> [Source document]:
Noah Lukeman (born November 28, 1973) is an American literary agent, actor, script-writer and author of works about writing and literature.  A number of his books are widely used in creative writing programs.  Lukeman has contributed to a number of newspapers and journals, including The Wall Street Journal and The New York Times. Some of his books have been translated into Portuguese, Japanese, Korean, Chinese and Indonesian. Lukeman is Founder of the Lukeman Literary Management.

Biography
Lukeman was born in New York City, the son of Brenda Shoshanna, a psychologist, actress, playwright and author, and Gerald Lukeman, a Shakespearean actor and director. After earning a BA in English and Creative Writing at Brandeis University, Lukeman worked for various publishers, including William Morrow and Farrar, Straus and Giroux. In 1996 Lukeman founded Lukeman Literary Management, in which capacity he acted as agent for a number of successful authors. In 2001 Lukeman joined Michael Ovitz' Artists Management Group (AMG), where he ran their New York publishing office for years before returning to being an independent agent." Lukeman has also acted in a few independent films.

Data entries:
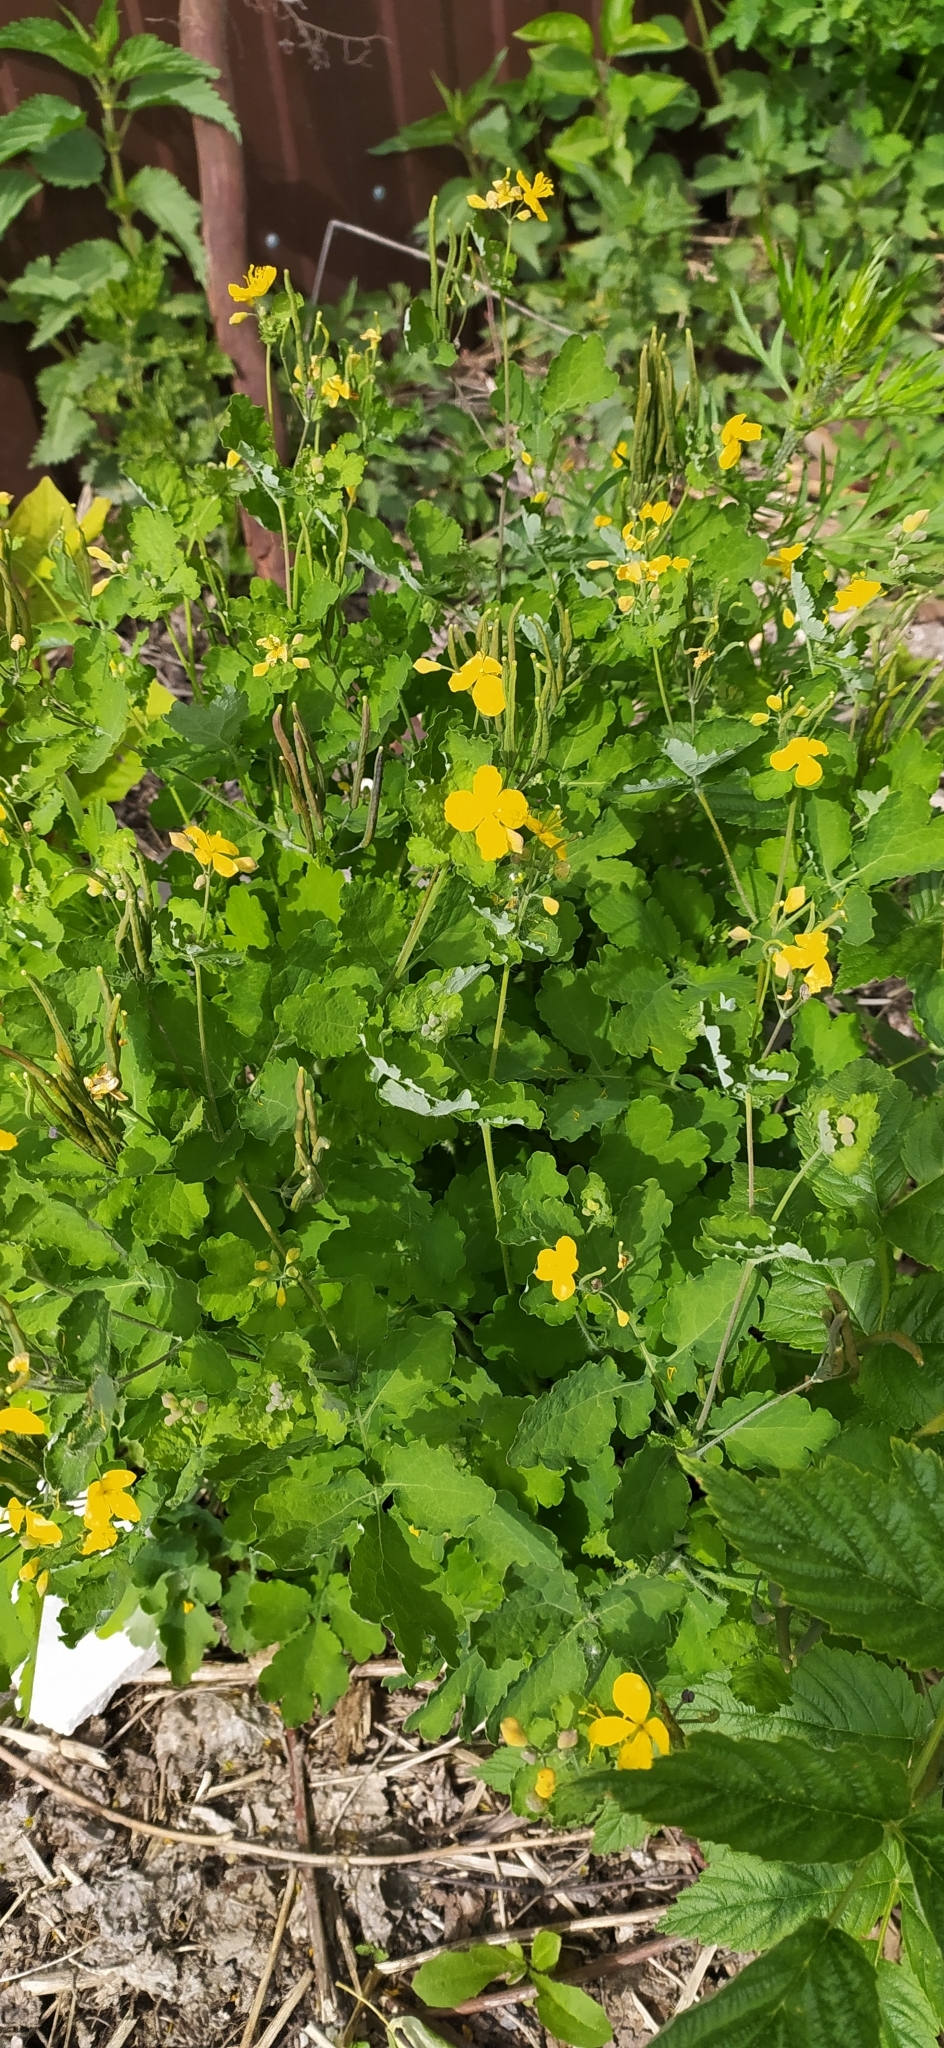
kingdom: Plantae
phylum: Tracheophyta
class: Magnoliopsida
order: Ranunculales
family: Papaveraceae
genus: Chelidonium
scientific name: Chelidonium majus
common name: Greater celandine
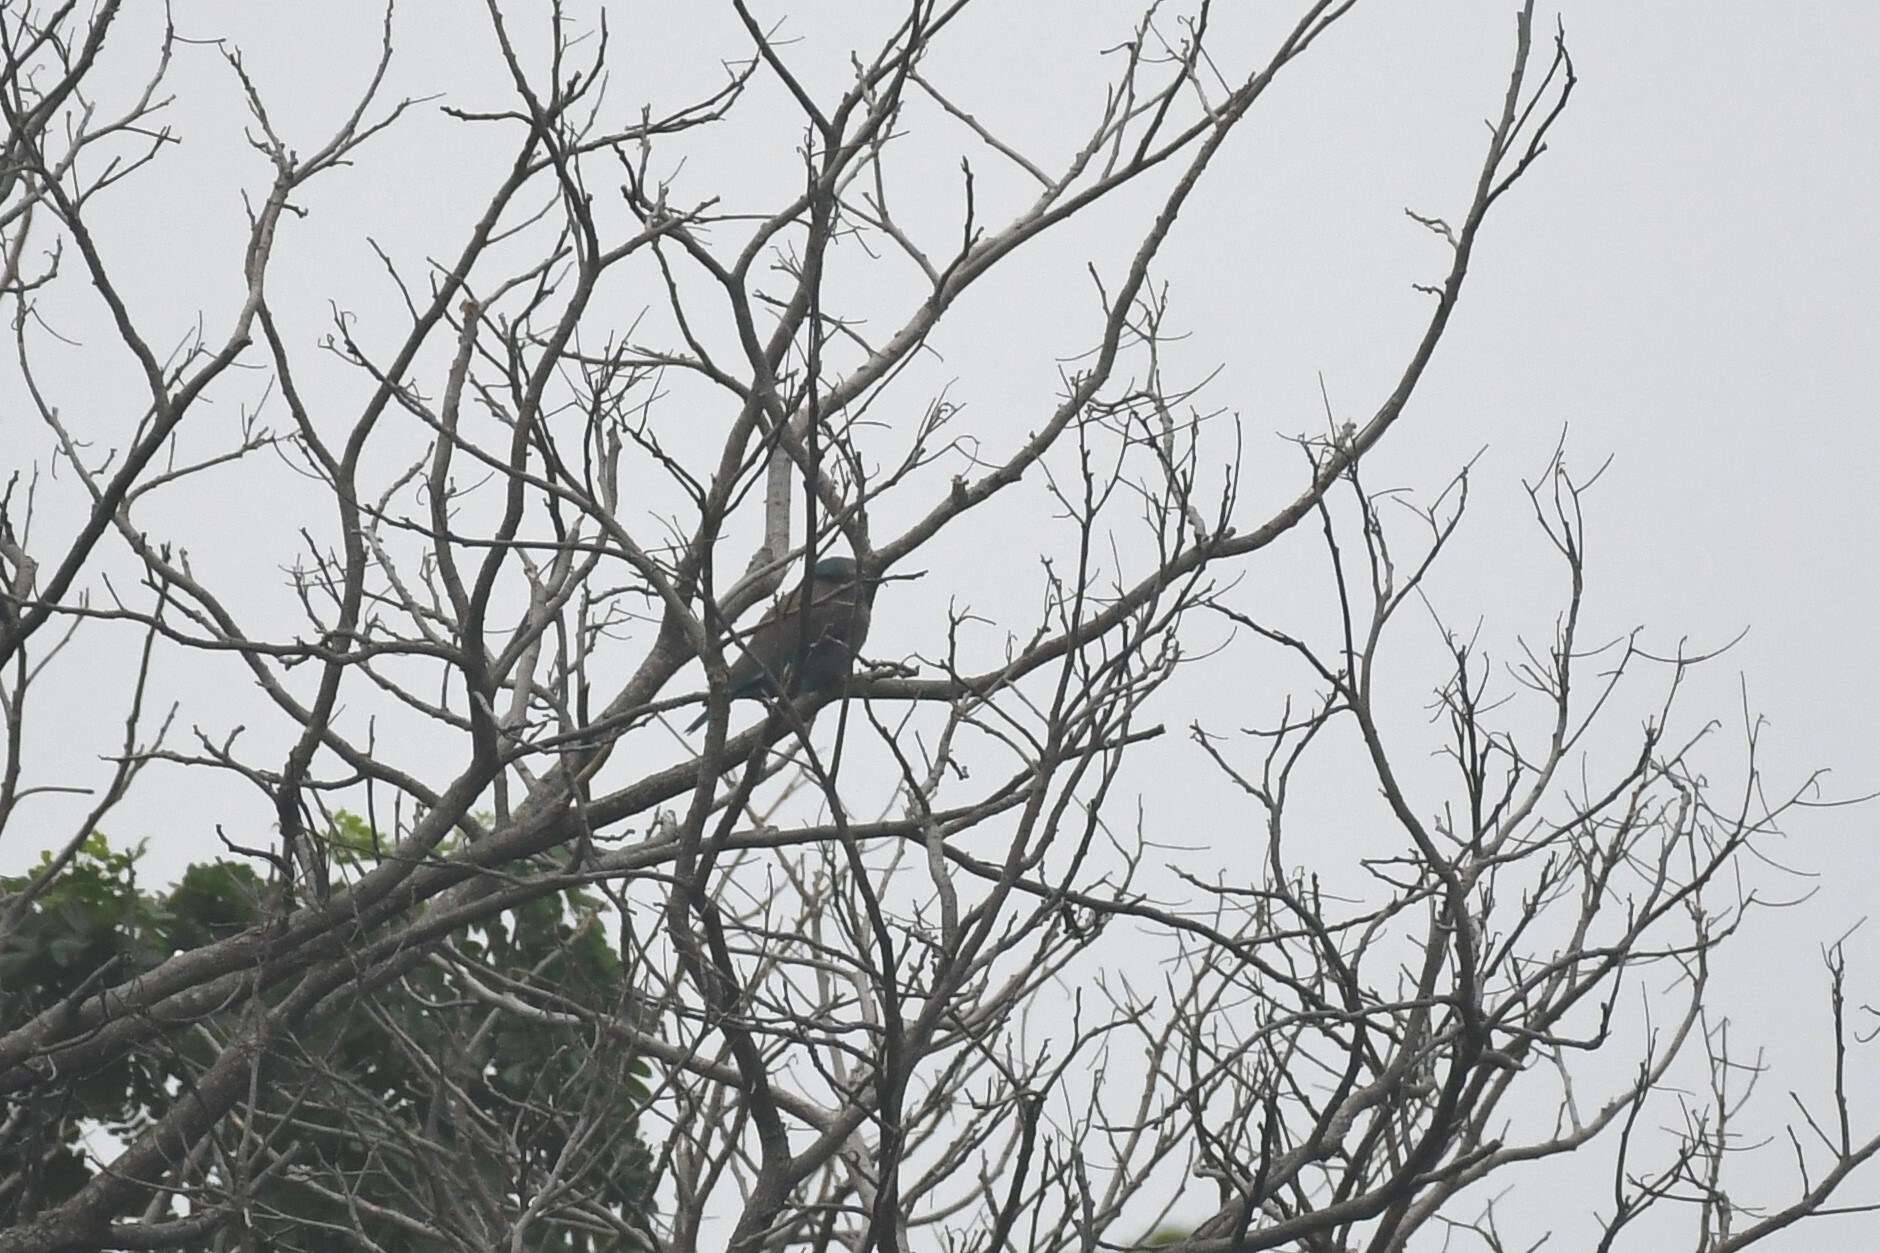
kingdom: Animalia
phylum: Chordata
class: Aves
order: Coraciiformes
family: Coraciidae
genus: Coracias
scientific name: Coracias affinis
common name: Indochinese roller
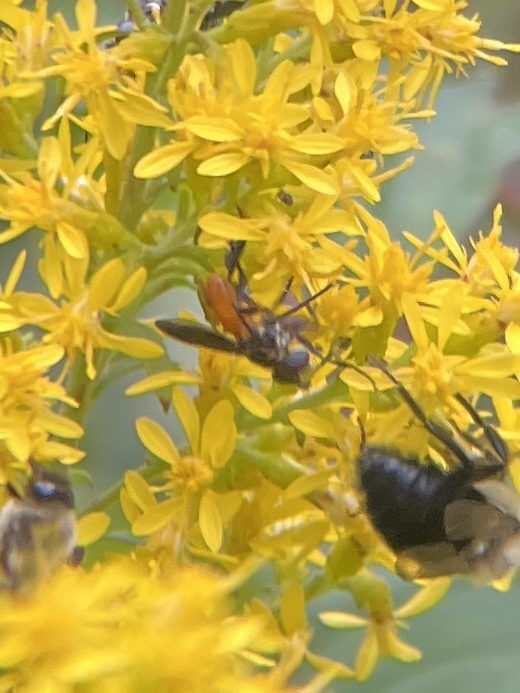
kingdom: Animalia
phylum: Arthropoda
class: Insecta
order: Diptera
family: Tachinidae
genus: Trichopoda
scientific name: Trichopoda pennipes
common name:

> [Problems and tasks]:
(a) Answer these questions from the article about Noah Lukeman:
(i) Which two newspapers are named among those he has contributed to?
(ii) At which university did he earn his BA?
(iii) In what year did he join Artists Management Group?
(b) Retype the portion of the article about Noah Lukeman that begins with the words containing "Noah Lukeman (born" and ends with "Lukeman Literary Management.".
Rely solely on the article about Noah Lukeman.

> [Responses to the tasks]:
(a)
(i) The Wall Street Journal and The New York Times
(ii) Brandeis University
(iii) 2001

(b)
Noah Lukeman (born November 28, 1973) is an American literary agent, actor, script-writer and author of works about writing and literature.  A number of his books are widely used in creative writing programs.  Lukeman has contributed to a number of newspapers and journals, including The Wall Street Journal and The New York Times. Some of his books have been translated into Portuguese, Japanese, Korean, Chinese and Indonesian. Lukeman is Founder of the Lukeman Literary Management.